An unusual love triangle

Back in Tel Aviv. The relationship between mother and son is almost disturbingly open. The homosexuality of the son is not a taboo, of course, is completely Noa Heyman love life involved in, may express their opinion. Andreas remains subject. Whether they have a problem with the fact that he was German? Noa's simple answer: "Not all Germans are Nazis nice. And not all Jews." Andreas in Tel Aviv. The next scenes are harmonious, a motley compilation of joint excursions and activities. Herumgealber on the beach, at the Wailing Wall between Orthodox Jews, holding hands through the city. We can only see the blond German films before the camera, Heymann, all in the role of the director. Finally, a scene in the native cuisine, Andreas pancakes before turning the stove. "I saw in a movie when I was little, and then it was always my goal to be able to [...] and to a certain point in my life, I said to myself it easy. Do not hesitate And you may distribute, you know young? If you hesitate, he falls Germans down. "It almost sounds from life motto. He also has not hesitated to follow his lover in a foreign country.

Homage to the mother

And alternating with Noa Heymann. Gradually we learn that the resolute woman had only one man in her life, she moved to the big five sons. After 33 years of marriage they divorced last. Scenes from old footage, recordings of his father. We see family life, Tomer and his brothers playing table tennis, Passover celebrations, a younger Noa Heyman with gray hair yet. Finally, farewell. Three of her sons move to America, one travels from now through the world. At the four wall hanging clock with four different times, Colorado, Texas, Israel. Noa Oregon and Tomer are left alone. Perhaps that explains the intimate relationship between the mother and her director son. Andreas speaks German Noa. They seem to get along with each other. Unforgettable is the scene where her mark of 65 he Birthday of the "Memory of Marie A." sung by Bertold Brecht. A new relationship is for Noa Heyman out of the question that is not a way out of loneliness. ("Why should I now do the old man have one?") Even as she for a serious leg operation in the hospital, is her humor as ever. She joked with the Russian nurses, he wants the Hebrew word for "butt" teach. "At this point we need background music," she exclaims, laughing son to her, go as the men of the ambulance through the hospital corridors. Tomer for her does not differ from the side, also documented their first steps. Noa is crying in pain not once only when she, again at home, gets visited by one of her sons - and he departs after some time. It will tear up an almost heart.

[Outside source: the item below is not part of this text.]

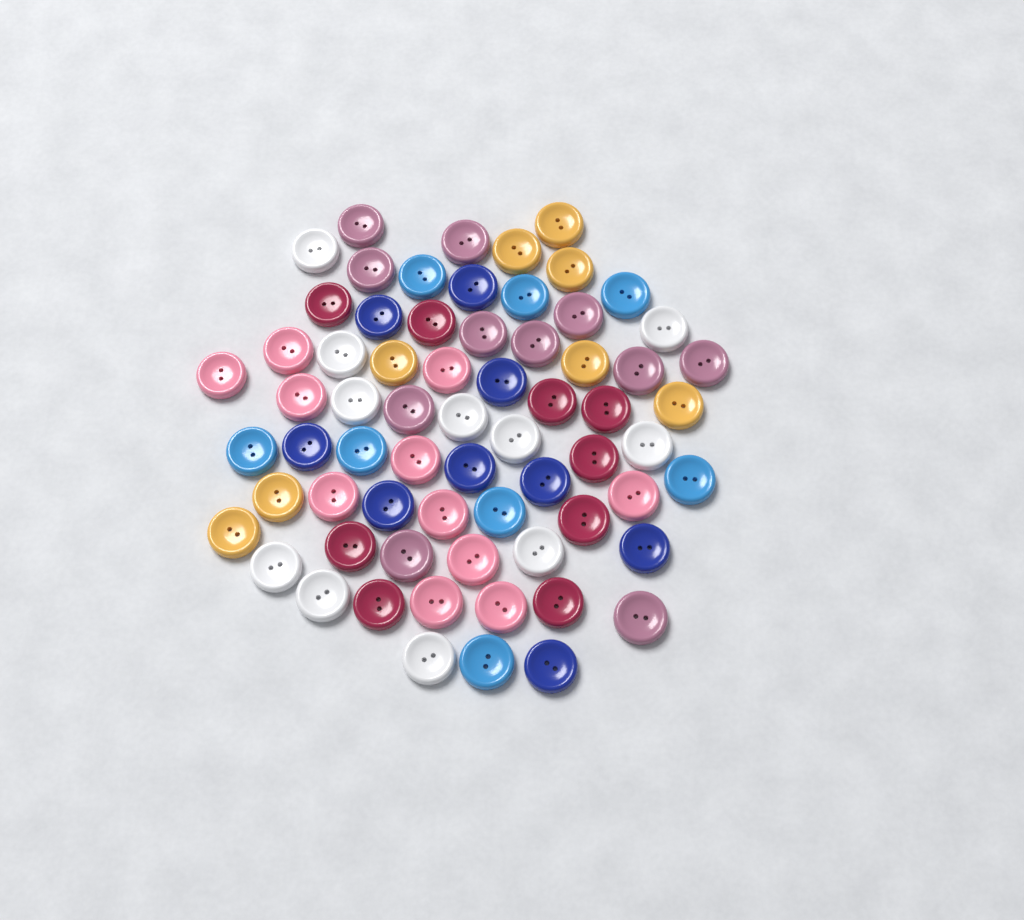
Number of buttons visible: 67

Irreconcilable differences?

Andreas dominated the first Hebrew words, but still communicates with his Israeli lover in English. He gets to know by and by Tomer entire family. At Christmas he had a further meeting in the home, his parents speak with strong southern German accent. It is clear that he is indeed more and more the life-world Heymann adjust to, but the possibility has not, in his own environment in the relationship to bring something. This results in about two years until finally adhere to a conflict. For the first time expressed Noa critical of the relationship of her son. Ask him straight out if they might more on sex than is based on friendship. Points to the cultural differences and communication problems out. "" I think you know what you want - but I'm not sure if this is also true, she reminded the audience. AVIVA-Tip: An exciting, the real-life love story, while the portrait of a strong woman. A film full of unconscious poetry, natural humor and a great title song, the German version by Andreas Merk sung. The surprising twists and turns that lead ultimately to a happy end, will not be betrayed. One can only hope that "I shot my love" soon in the German distribution in cinemas and on DVD is released.